Они встретились в таверне утром, когда сонные подмастерья только приступали к своим обязанностям, а от дома пекаря шел аппетитный аромат свежего хлеба. Где-то на задворках сознания Яника зажглось тогда, он почему-то запомнил это, странное, дурное предчувствие. Он списал его на недосып и плохое питание, на раздражавшего его владельца таверны, на его прыщавую широкозадую дочь, пролившую Янику на спину кувшин кислого молока, на собаку, облаявшую его во дворе…словом, на все что угодно, кроме интуиции и предвидения грядущей беды.
Женщина принесла с собой корзину яблок, села в углу общего зала, куда не падали жалящие лучи раскаленного до бела солнца, и Янику, любившему солнечный свет, ничего иного не оставалось, кроме как последовать за ней. Когда он сел напротив, женщина сплела аккуратные пальцы перед собой и ужалила Яника взглядом.
- У меня для тебя новое дело, - от ее голоса холодок игольчатыми щупальцами прошелся по его спине, но Яник не подал виду. Он знал, что она снова нуждается в его услугах, и был готов отработать ту сумму, что она ему предложит, - в город приехал человек, мужчина моих лет, зовущий себя Фаартуром. У него есть слабость: он любит детей, брошенных и нелюбимых. За него я дам тебе тридцать тысяч с одним лишь условием, что ты принесешь мне эту корзину на рассвете через четыре дня с сердцем, укрытым от пыли и солнца батистовым платком.
Янику не нужно было ничего говорить, он кивнул и протянул руку за корзиной. Когда он потянул ее к себе, разрывающееся от спелости красное яблоко сорвалось со своего места и с глухим стуком ударилось об пол.

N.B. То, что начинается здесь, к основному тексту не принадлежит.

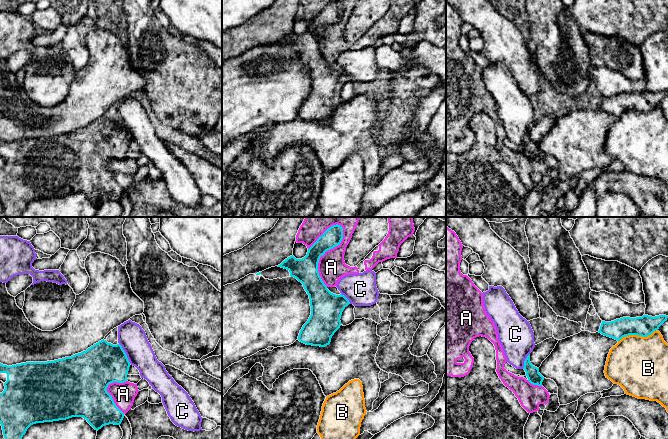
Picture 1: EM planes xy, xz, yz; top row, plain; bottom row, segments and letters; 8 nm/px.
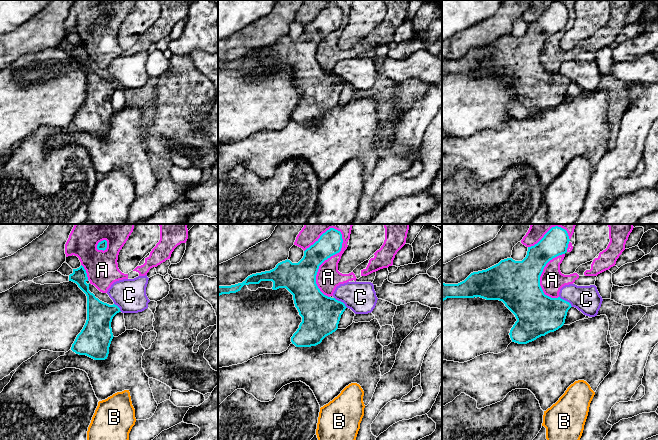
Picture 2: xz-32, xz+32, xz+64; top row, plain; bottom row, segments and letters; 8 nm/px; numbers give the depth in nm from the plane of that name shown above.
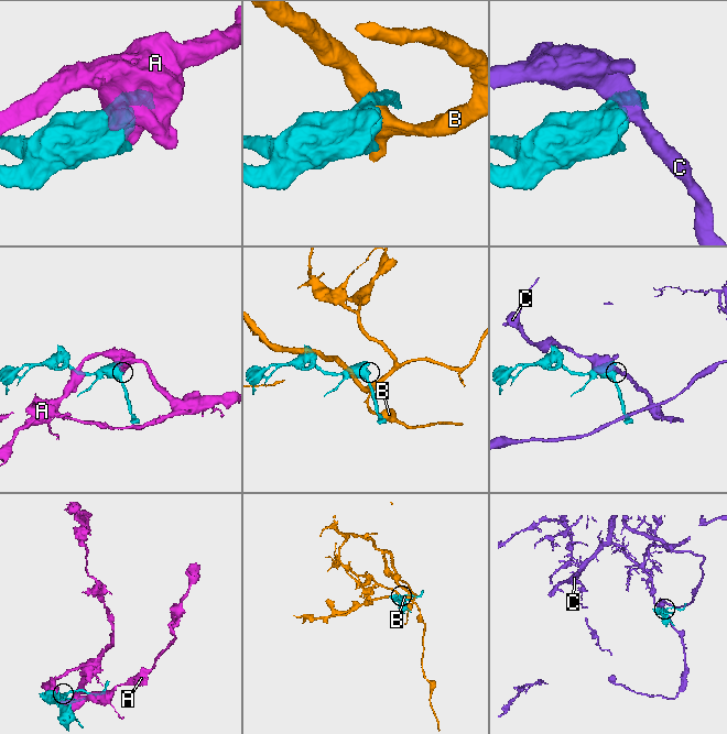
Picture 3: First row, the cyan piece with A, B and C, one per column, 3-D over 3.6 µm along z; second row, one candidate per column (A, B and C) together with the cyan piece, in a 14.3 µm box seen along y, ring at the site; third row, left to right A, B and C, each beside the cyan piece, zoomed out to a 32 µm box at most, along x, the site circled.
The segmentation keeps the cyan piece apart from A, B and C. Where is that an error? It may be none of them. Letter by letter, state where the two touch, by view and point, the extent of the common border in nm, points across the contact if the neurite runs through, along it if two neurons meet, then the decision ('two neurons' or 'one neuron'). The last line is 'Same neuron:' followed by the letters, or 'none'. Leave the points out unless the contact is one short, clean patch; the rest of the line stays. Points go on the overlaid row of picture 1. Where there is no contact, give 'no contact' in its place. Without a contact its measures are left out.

Протянув за ним руку, Яник увидел на идеальной бардовой поверхности фрукта уродливое пятно, прикрывающее тайный ход червя, поселившегося в сердцевине плода. Отчего-то этот кусок прогнившей плоти смутил и расстроил Яника, он разжал пальцы, и яблоко снова ударилось о деревянный пол. Женщины напротив не оказалось, и молодой человек встал со своей скамьи и неторопливо вышел из таверны, неся на согнутой руке корзину зловещих яблок. Он никому не сказал об этом, но все яблоки он высыпал на заднем дворе фермера, побаловав хозяйских свиней.
*
Яник знал, что его внешность располагает к доверию. Он был юн, легок, с шапкой соломенных волос, сладко-медовыми глазами и россыпью детских веснушек на загоревшем лице. Он знал, что нравится людям. Но в тот день ему нужно было понравиться только одному человеку, который, как сказала та женщина, был большим любителем детей. Сменив пропахшую кислым молоком рубаху, Яник облачился в светло-голубой сатин, чем заслужил несколько восхищенных взглядов трех дочек фермера, и вышел искать новоприбывшего незнакомца, звавшего себя Фаартуром. На сей раз, женщина дала слишком мало примет, что могло означать лишь то, что мимо этого типа просто нельзя было пройти. Яник надеялся, что все пройдет быстро, городок ему не нравился: церквушка слепила глаза побеленными стенами и облезлой позолотой купола, дома походили на уродливых чудовищ, переживших страшные дожди, отовсюду шел тошнотворный запах сладости и отходов, а на холме, укрывшем город от злого ветра, рос одинокий скрюченный дуб, растопыривший узловатые конечности в сторону палящего солнца. Да, Яник сделает все возможное, чтобы пережить эти четыре дня.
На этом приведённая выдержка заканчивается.